Dice San Gregorio Magno que “la voz ángel es nombre del oficio, no de la naturaleza, pues aquellos santos espíritus de la patria celeste siempre son espíritus, pero no siempre pueden llamarse ángeles; porque solamente son ángeles cuando por ellos se anuncian algunas cosas” (Homilía 34 sobre los Evangelios, n. 8).
El primer papa-monje tiene razón, pues “ángel” significa “mensajero”, “nuncio”, “embajador”, y no todos los coros de espíritus celestiales cubren esta misión. Pero, por extensión y de forma general, conocemos como “ángeles” a todos esos espíritus celestiales, aunque en sentido estricto sólo lo sean los propiamente denominados ángeles y los arcángeles. El nombre de “ángel” se debe a que Dios en ocasiones les hace ser mensajeros o transmisores de una revelación que no está a nuestro alcance.
Por lo tanto, la naturaleza de los ángeles es espiritual: son seres espirituales, sin cuerpo y sin mezcla alguna de materia. Por eso San Ambrosio de Milán dice que su naturaleza es más parecida a la de Dios que la de los hombres (Tratado sobre el Evangelio de San Lucas, lib. VII, n. 126). El Pseudo-Dionisio Areopagita, autor monástico oriental del primer tratado de angelología en el siglo V o VI, La Jerarquía Celeste, se refiere a los ángeles como “inteligencias celestes”, “seres inteligibles e inteligentes” y “seres inmateriales e inteligentes” y señala que “son seres sobrenaturales que sobrepasan con mucho nuestra razón discursiva y corporal” (caps. 1 y 2). Santo Tomás de Aquino, el “Doctor Angélico” del siglo XIII, los define en la Suma Teológica como “sustancias intelectuales inmateriales”, porque “toda sustancia intelectual es absolutamente inmaterial”; añade que nuestro intelecto no puede llegar a percibirlas como son en sí mismas, sino que las concibe a su modo humano, es decir, como percibe las cosas materiales (Suma Teológica I, q. 50, a. 2 in c).

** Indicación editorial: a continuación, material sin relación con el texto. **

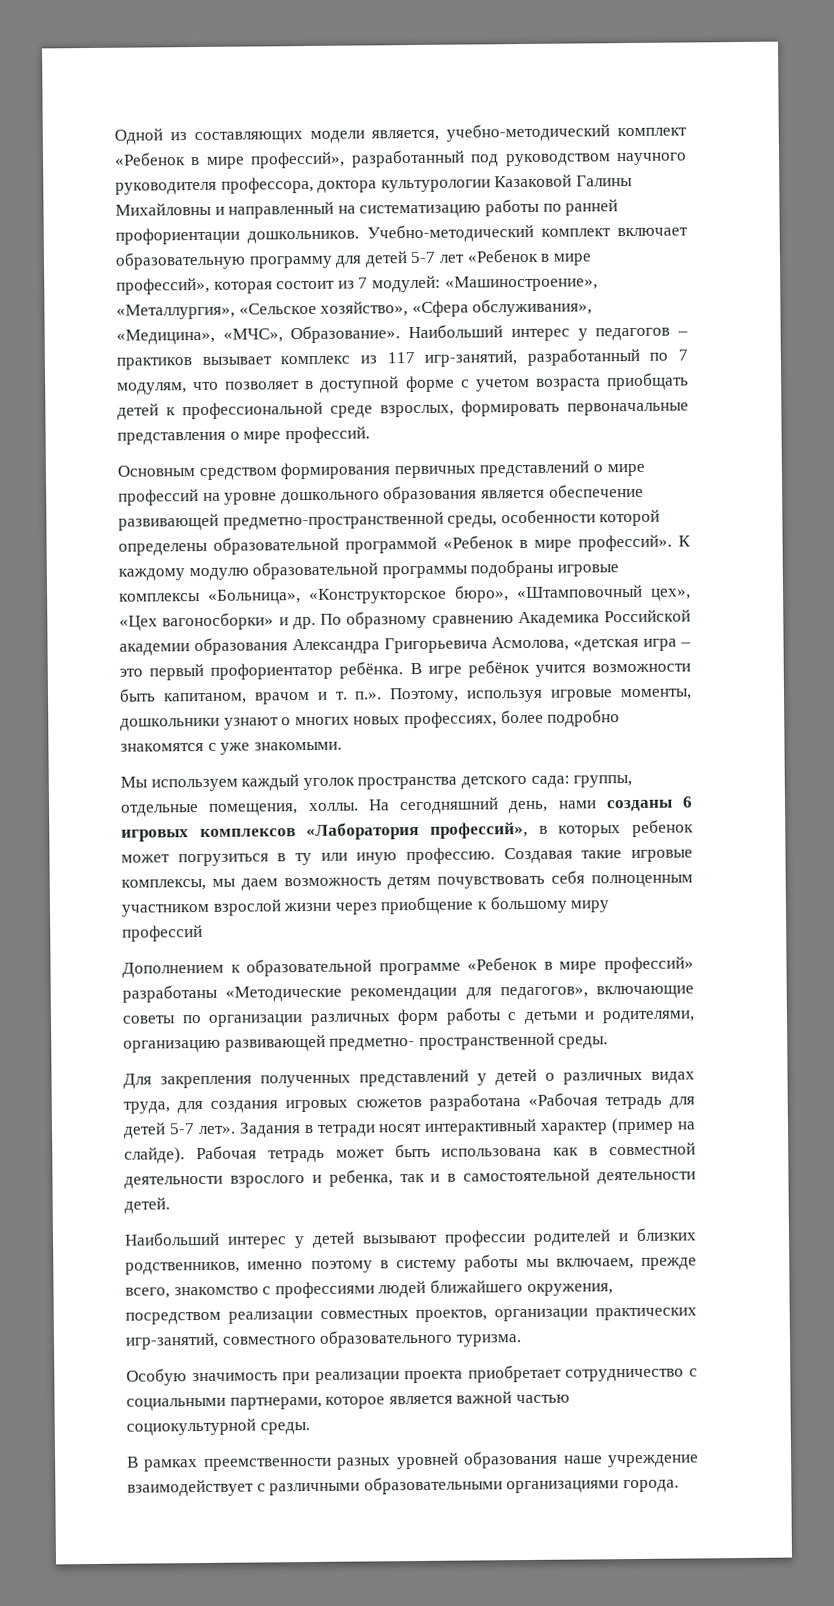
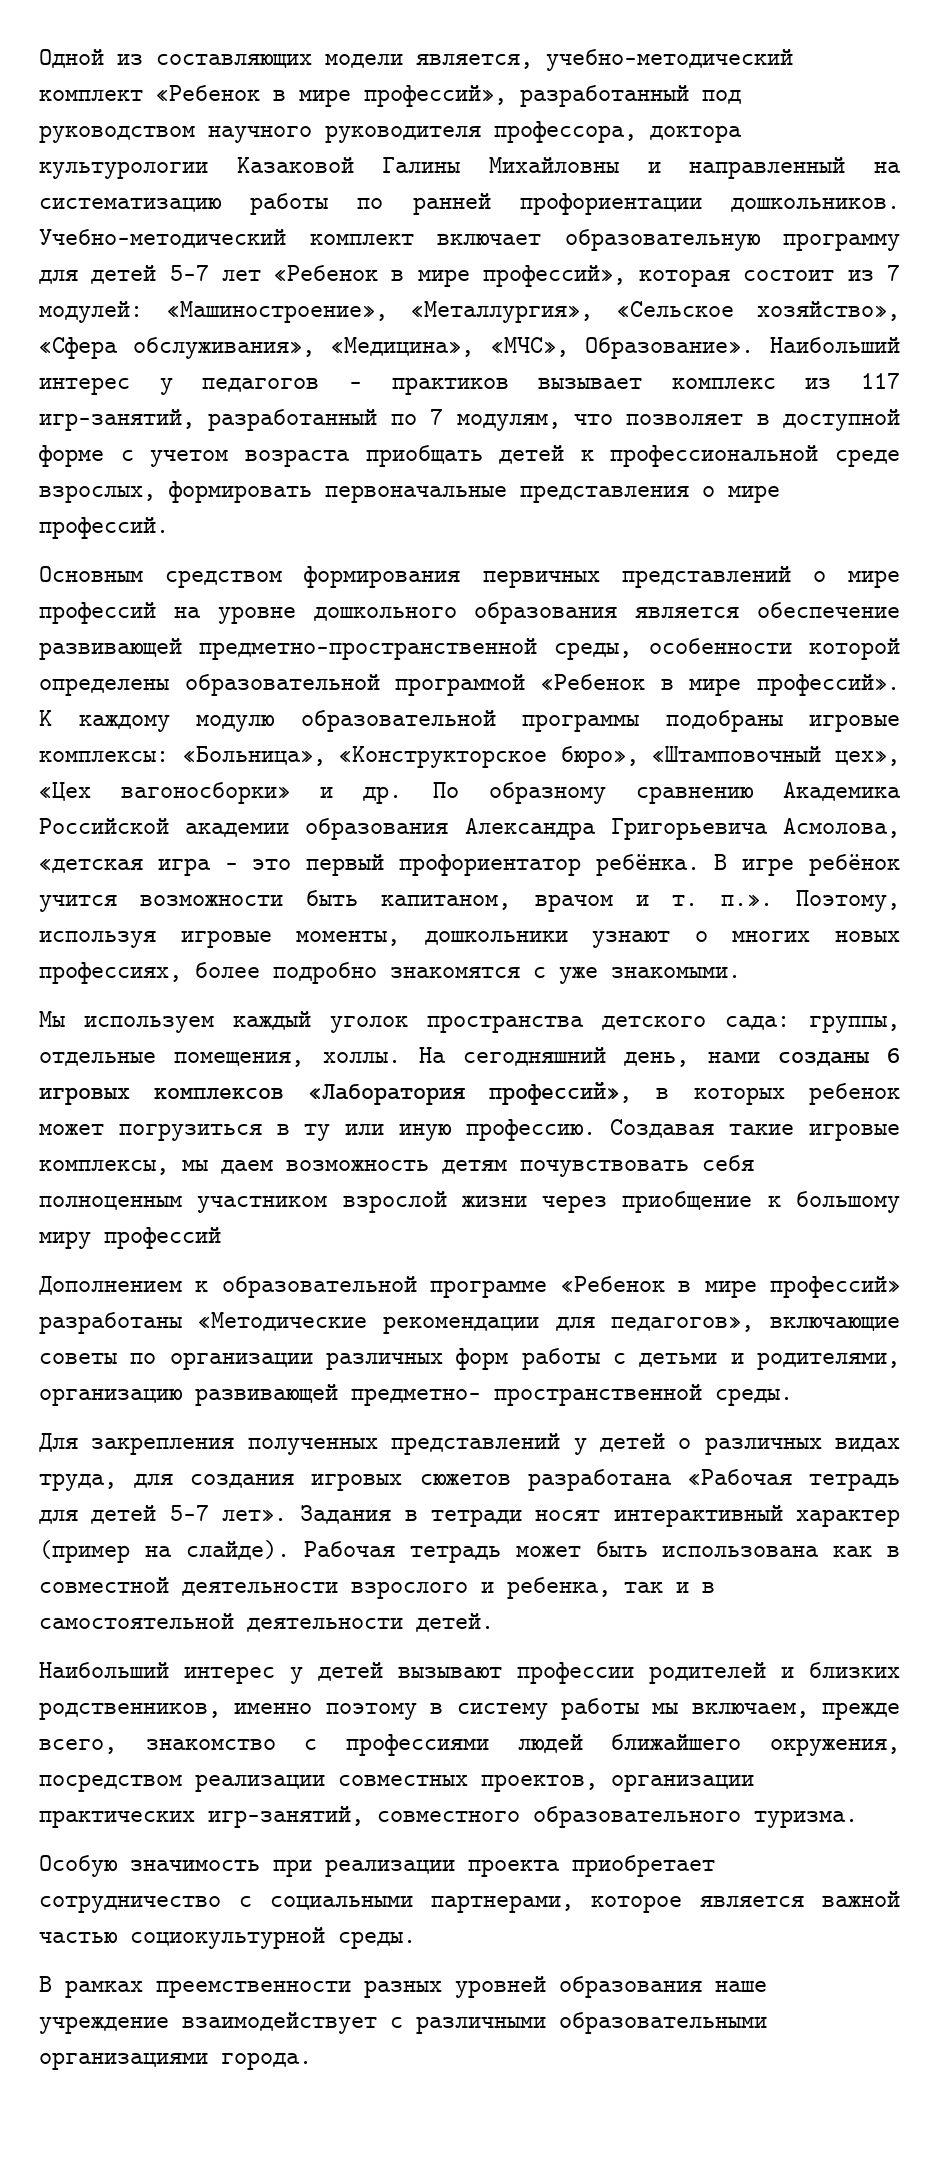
[119,592,201,602] комплексы -> [39,751,169,762] комплексы:

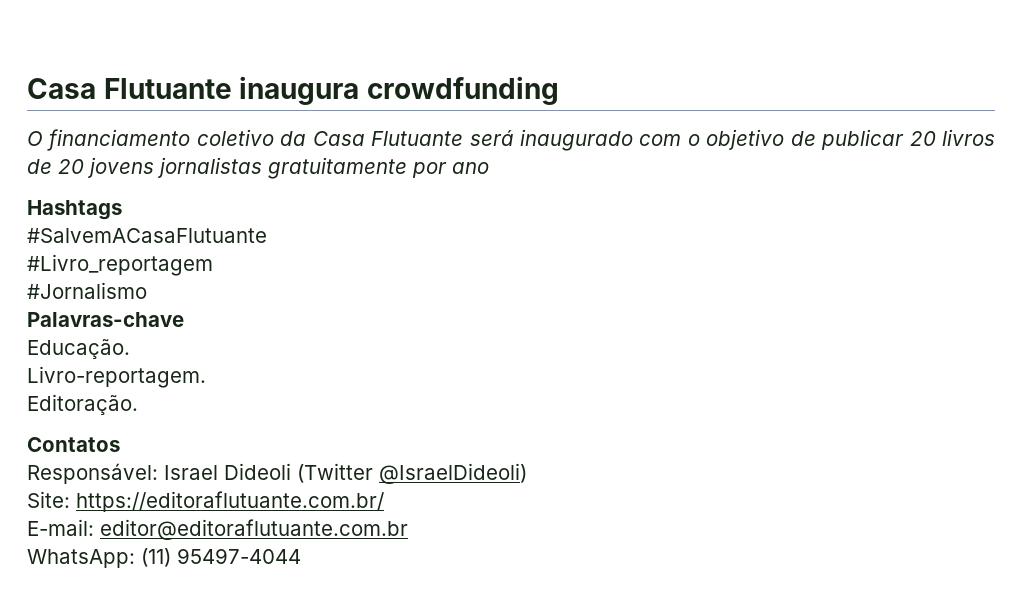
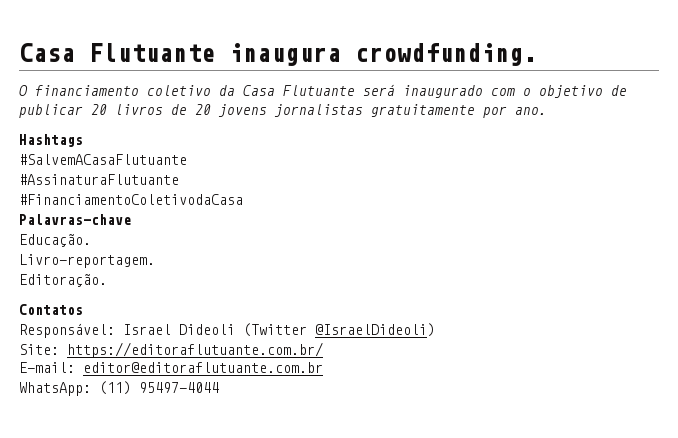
[366,76,559,105] crowdfunding -> [355,43,537,66] crowdfunding.
[452,162,489,174] ano -> [515,107,547,115] ano.
[27,254,213,276] [27,282,147,299] #Livro_reportagem // #Jornalismo -> [19,174,179,185] [19,194,243,205] #AssinaturaFlutuante // #FinanciamentoColetivodaCasa

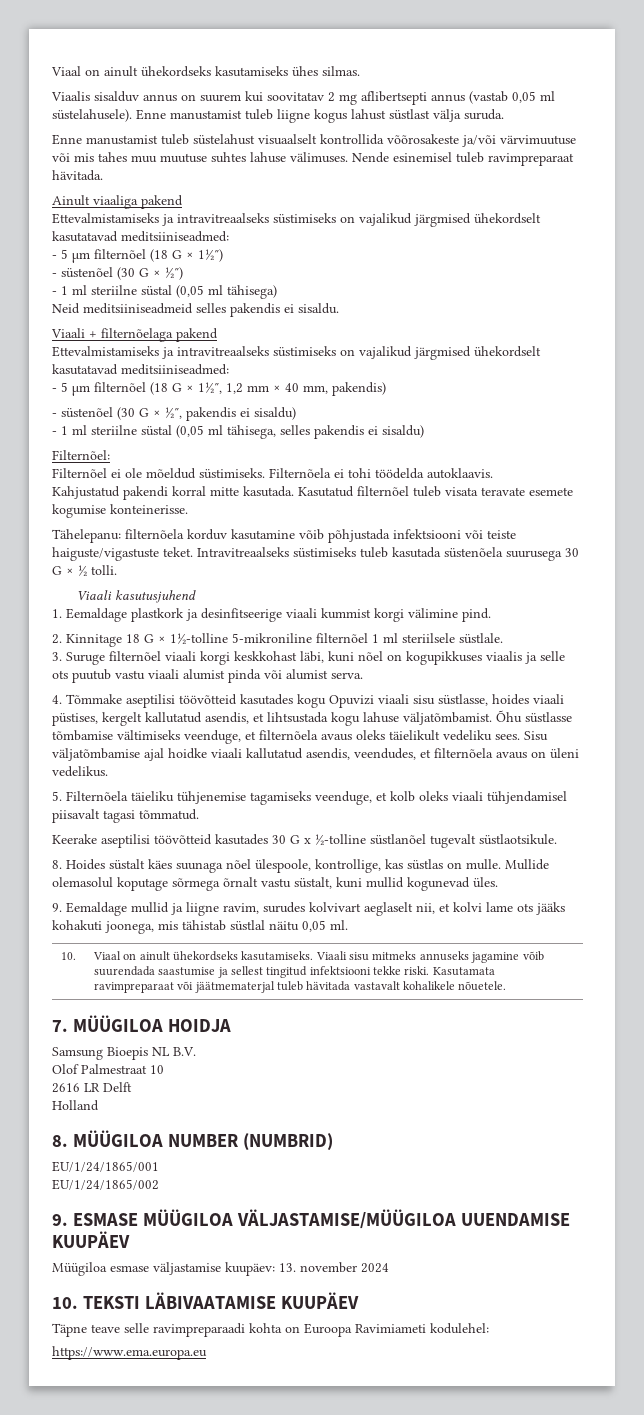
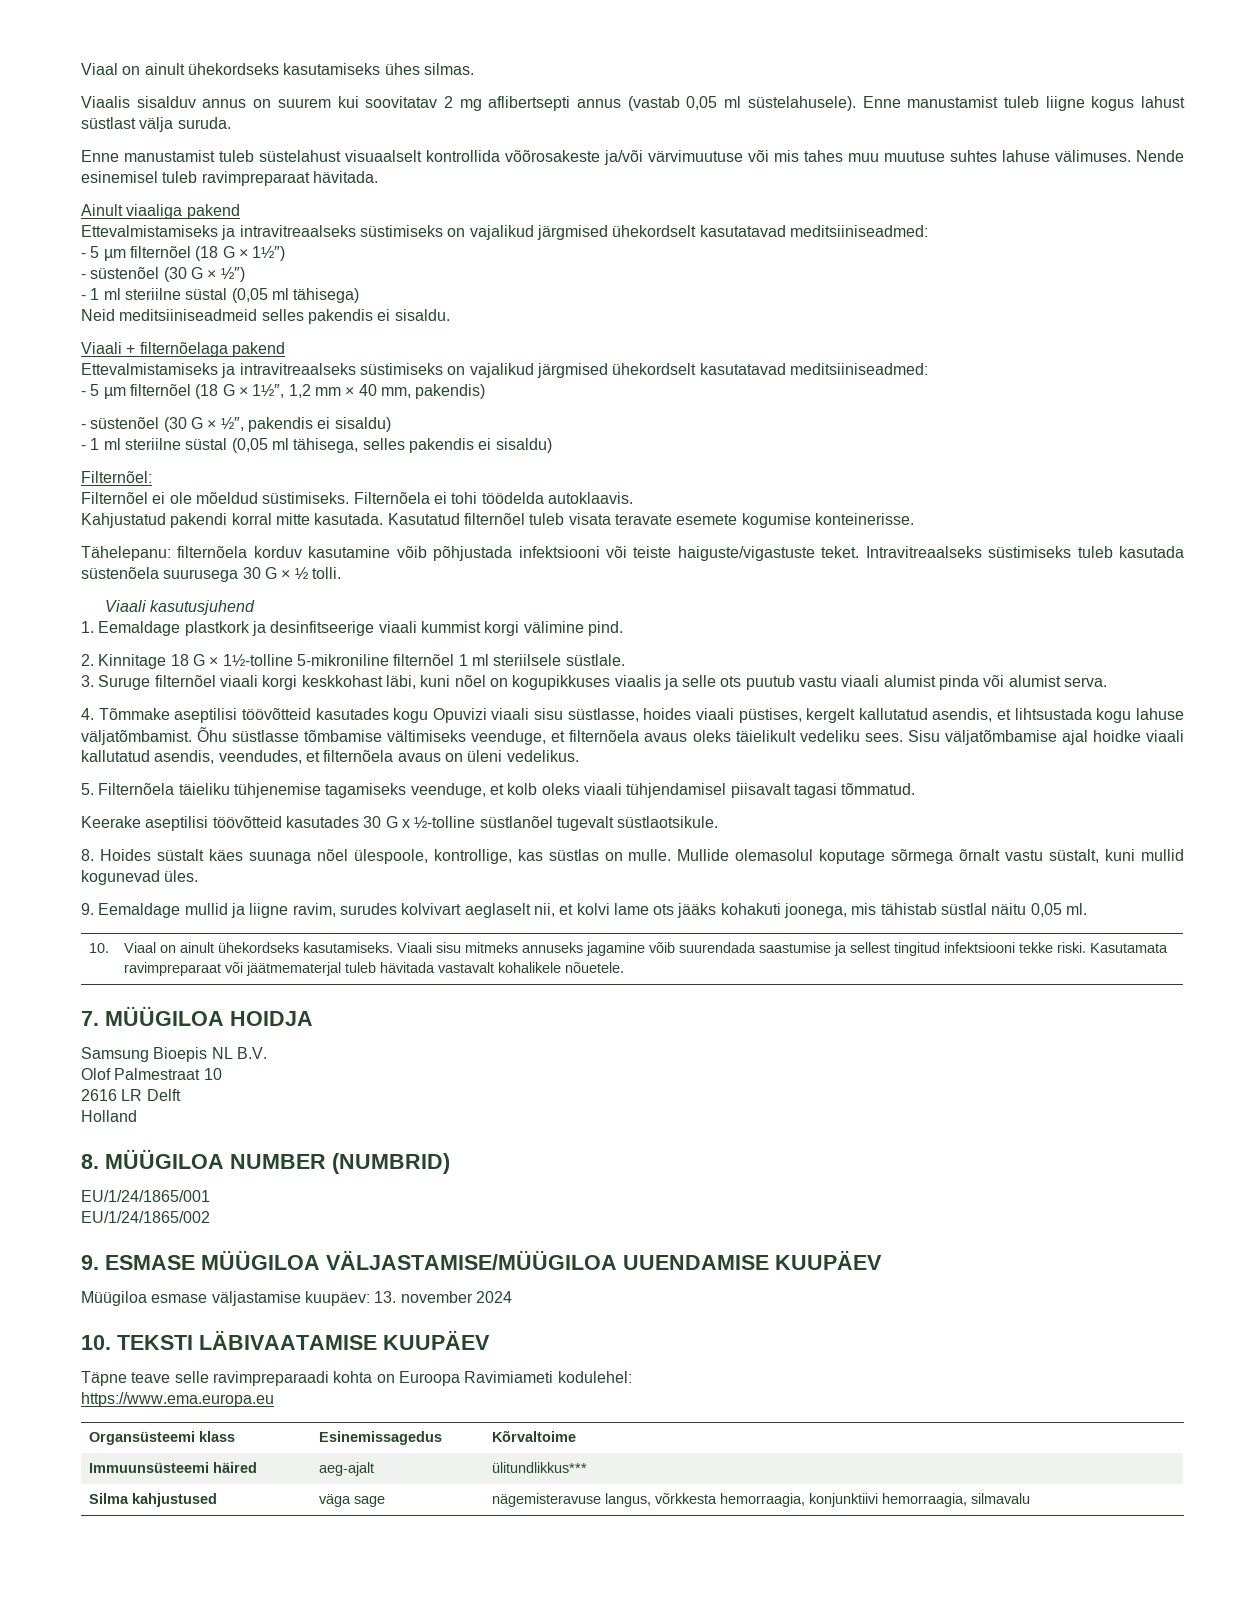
(207, 1353) none -> [88,1431,235,1445] [318,1431,442,1445] [491,1430,576,1442] [88,1462,257,1473] [318,1462,374,1476] [491,1462,587,1473] [88,1493,217,1507] [318,1494,385,1507] [491,1493,1030,1507] // Organsüsteemi klass | Esinemissagedus | Kõrvaltoime // Immuunsüsteemi häired | aeg-ajalt | ülitundlikkus*** // Silma kahjustused | väga sage | nägemisteravuse langus, võrkkesta hemorraagia, konjunktiivi hemorraagia, silmavalu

Como seres espirituales incorpóreos, los ángeles son naturalmente incorruptibles e inmortales. No tienen cuerpos unidos naturalmente a ellos, si bien a veces los asumen, reales o aparentes: no necesitan asumir un cuerpo por ellos, sino por nosotros, para que los podamos ver, tocar, etc. Cabe recordar el ejemplo del arcángel San Rafael en el libro de Tobías o de Tobit. A diferencia de la unión de cuerpo y alma en el hombre, que Santo Tomás define como “unión sustancial”, en el caso de que un ángel adopte un cuerpo real se da una mera “unión accidental”, es decir, circunstancial, no necesaria. Por lo tanto, aunque puedan adoptar un cuerpo circunstancialmente para hacerse visibles a los hombres y aunque nosotros los representemos con cuerpo, dada nuestra incapacidad de imaginar en su pureza el espíritu y más aún de plasmarlo en el arte, los ángeles son en sí mismos espíritus puros, sin cuerpo.
Una cuestión opinable en la que incidió Santo Tomás y donde no todos los teólogos tienen el mismo parecer según su planteamiento metafísico, es si cada ángel constituye una especie diferente. Por ejemplo, los hombres formamos una misma especie (la humana). San Alberto Magno y San Buenaventura se inclinan a pensar que todos los ángeles son igualmente de una misma especie, pues todos son seres intelectuales. Otros teólogos, como Alejandro de Hales o Biel, piensan que los ángeles de una misma jerarquía (hablaremos sobre ellas) son de la misma especie, según los oficios o ministerios. Francisco Suárez y otros, por su parte, opinan que cada coro forma una especie (así, los querubines, los serafines…), por voluntad divina. En cambio, Santo Tomás y otros seguidores suyos piensan que cada ángel es una especie diferente, porque es una esencia diferente: la razón es porque en los ángeles no hay composición de forma y materia, pero sí de forma y ser, es decir, del sujeto que es (quod est) y de aquello por lo que es (quo est), del sujeto que es y del ser (esse).